入浴すれば睡眠不足が解消するか、といえば「否」だし、食事も入浴が補える「生活習慣」ではない。
ただ、アトピー性皮膚炎の初期状態であれば、こういった生活から受ける負荷の状況は軽微であり、気がつかないうちに、自然解消していることも多く、よく、何も特別なことはしてないがステロイド剤を数回使用してアトピー性皮膚炎がそのまま出なくなった、という人の場合、ステロイド剤がアトピー性皮膚炎を治したように感じるかもしれんが、実際には、ステロイド剤で炎症・痒みという症状を抑えている間に、「偶然」生活内の負荷要因が解消されたにすぎん。
逆に長年、アトピー性皮膚炎で悩んでいる方の場合、ステロイド剤などの薬剤で症状を抑えながら、「今まで通りの生活を続けること」で、アトピー性皮膚炎そのものの原因が解消されず、いつまでも薬で症状を抑える状況が続くことで、やがて皮膚にダメージが蓄積し、皮膚の機能異常が積み重なることで、余計に治りづらくしている、というケースは良く目にする。

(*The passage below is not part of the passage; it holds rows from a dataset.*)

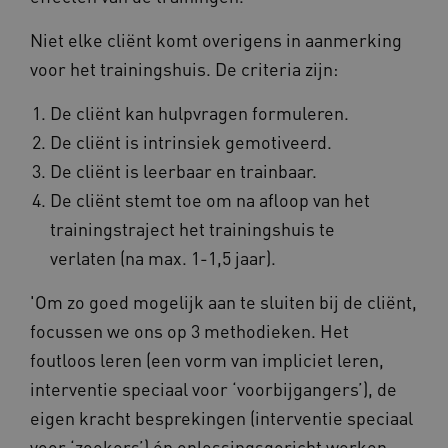
Niet elke cliënt komt overigens in aanmerking
vuid
Vimeo.com Inc.
.vimeo.com
voor het trainingshuis. De criteria zijn:
De cliënt kan hulpvragen formuleren.
YSC
Google LLC
.youtube.com
De cliënt is intrinsiek gemotiveerd.
De cliënt is leerbaar en trainbaar.
De cliënt stemt toe om na afloop van het
trainingstraject het trainingshuis te
verlaten (na max. 1-1,5 jaar).
'Om zo goed mogelijk aan te sluiten bij de cliënt,
focussen we ons op 3 methodieken. Het
foutloos leren (een vorm van impliciet leren,
interventie speciaal voor ‘voorbijgangers’), de
eigen kracht besprekingen (interventie speciaal
voor ‘zoekers’) én oplossingsgericht werken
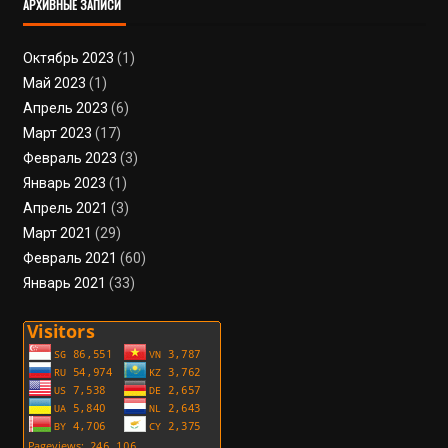
АРХИВНЫЕ ЗАПИСИ
Октябрь 2023
(1)
Май 2023
(1)
Апрель 2023
(6)
Март 2023
(17)
Февраль 2023
(3)
Январь 2023
(1)
Апрель 2021
(3)
Март 2021
(29)
Февраль 2021
(60)
Январь 2021
(33)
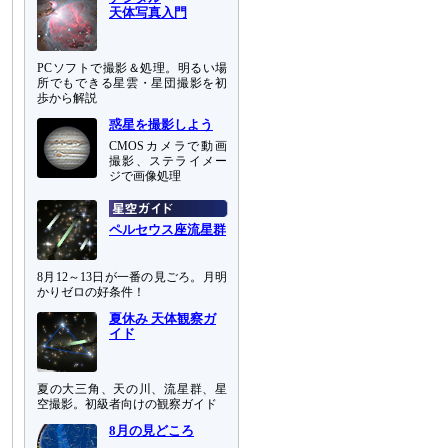
天体写真入門
PCソフトで撮影＆処理。明るい場
所でもできる星雲・星団撮影を初
歩から解説
惑星を撮影しよう
CMOSカメラで動画
撮影、ステライメー
ジで画像処理
ペルセウス座流星群
8月12～13日が一番の見ごろ。月明
かりゼロの好条件！
夏休み 天体観察ガ
イド
夏の大三角、天の川、流星群、星
空撮影。初級者向けの観察ガイド
8月の見どころ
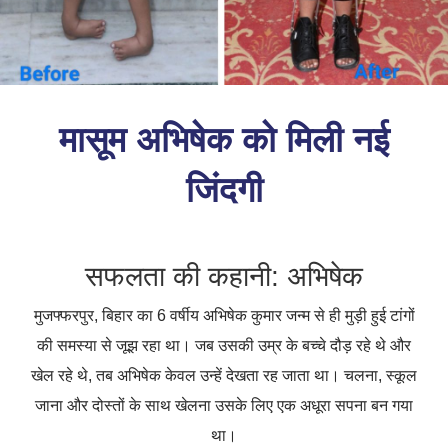
मासूम अभिषेक को मिली नई
जिंदगी
सफलता की कहानी: अभिषेक
मुजफ्फरपुर, बिहार का 6 वर्षीय अभिषेक कुमार जन्म से ही मुड़ी हुई टांगों
की समस्या से जूझ रहा था। जब उसकी उम्र के बच्चे दौड़ रहे थे और
खेल रहे थे, तब अभिषेक केवल उन्हें देखता रह जाता था। चलना, स्कूल
जाना और दोस्तों के साथ खेलना उसके लिए एक अधूरा सपना बन गया
था।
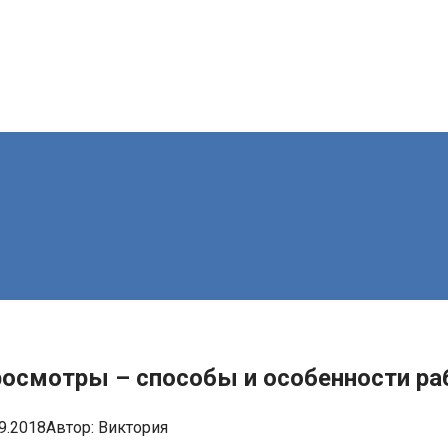
просмотры – способы и особенности р
9.2018
Автор:
Виктория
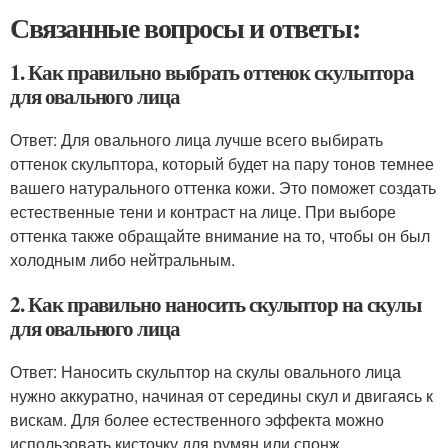
Связанные вопросы и ответы:
1. Как правильно выбрать оттенок скульптора
для овального лица
Ответ: Для овального лица лучше всего выбирать
оттенок скульптора, который будет на пару тонов темнее
вашего натурального оттенка кожи. Это поможет создать
естественные тени и контраст на лице. При выборе
оттенка также обращайте внимание на то, чтобы он был
холодным либо нейтральным.
2. Как правильно наносить скульптор на скулы
для овального лица
Ответ: Наносить скульптор на скулы овального лица
нужно аккуратно, начиная от середины скул и двигаясь к
вискам. Для более естественного эффекта можно
использовать кисточку для румян или спонж.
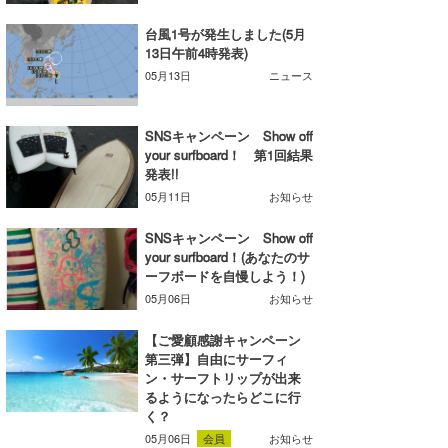
喜納海人
KID
台風1号が発生しました(5月
13日午前4時発表)
KOBU
05月13日
ニュース
KY
SNSキャンペーン Show off
MIN
your surfboard！ 第1回結果
発表!!
mitz
05月11日
お知らせ
OYZ
SNSキャンペーン Show off
your surfboard！(あなたのサ
S.K
ーフボードを自慢しよう！)
05月06日
お知らせ
Soulman
【ご愛顧感謝キャンペーン
VAGY
第三弾】自由にサーフィ
ン・サーフトリップが出来
waka☆=
るようになったらどこに行
く？
YUKI☆
05月06日
会員
お知らせ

アトピー背皮膚炎を根本から解決していくためには、自分で意識して生活内に潜む負荷などを見つけ出し、その解消を行うことが第一歩ということじゃ。
それも、できれば「痒み」とは、生活環境が体に負荷をかけているかどうかを知らしめる「サイン」ともいえる側面もあるから、薬物など痒みを抑える「モノ」を使わずに、痒みがなくなる状態まで持っていくことが大切じゃし、そういった方向性を探っていかねば、初期のアトピー性皮膚炎を除いては、根本的に「治す」ことは難しいと言えるじゃろう。

ということで、

2.アトピー性皮膚炎は治ることがない病気なのか?

ということに対する答えとしては、

アトピー性皮膚炎は、自らの行動(生活や生活環境の改善)によって「治す」ことが可能な病気である

ということじゃな。
「病気」と「症状」の違い、そしてアトピー性皮膚炎とはどのような病気なのかを考え、アトピー性皮膚炎は、薬剤で抑えているだけで治る病気ではないことを忘れないようにして欲しいと思う。

Oさんが、早期に回復されることを祈っておる。

 
おまけ★★★★博士のつぶやき

現在の病院での治療の弱点は、症状を抑える治療が重視され、病気を治す治療が主体となっていないことじゃ。
もちろん、生活の改善について医師が指導しても、それ自体は保険診療の対象になりづらい、という今の医療制度の問題もあるかもしれん。
じゃが、いずれにせよ、アトピー性皮膚炎による「苦しみ」は医者が負うべきものではなく、患者の人が「負わされる」ものである以上、アトピー性皮膚炎を克服するために何が必要で、薬剤はアトピー性皮膚炎に対してどのような役割を果たしているのかをしっかり理解して欲しいと思うの。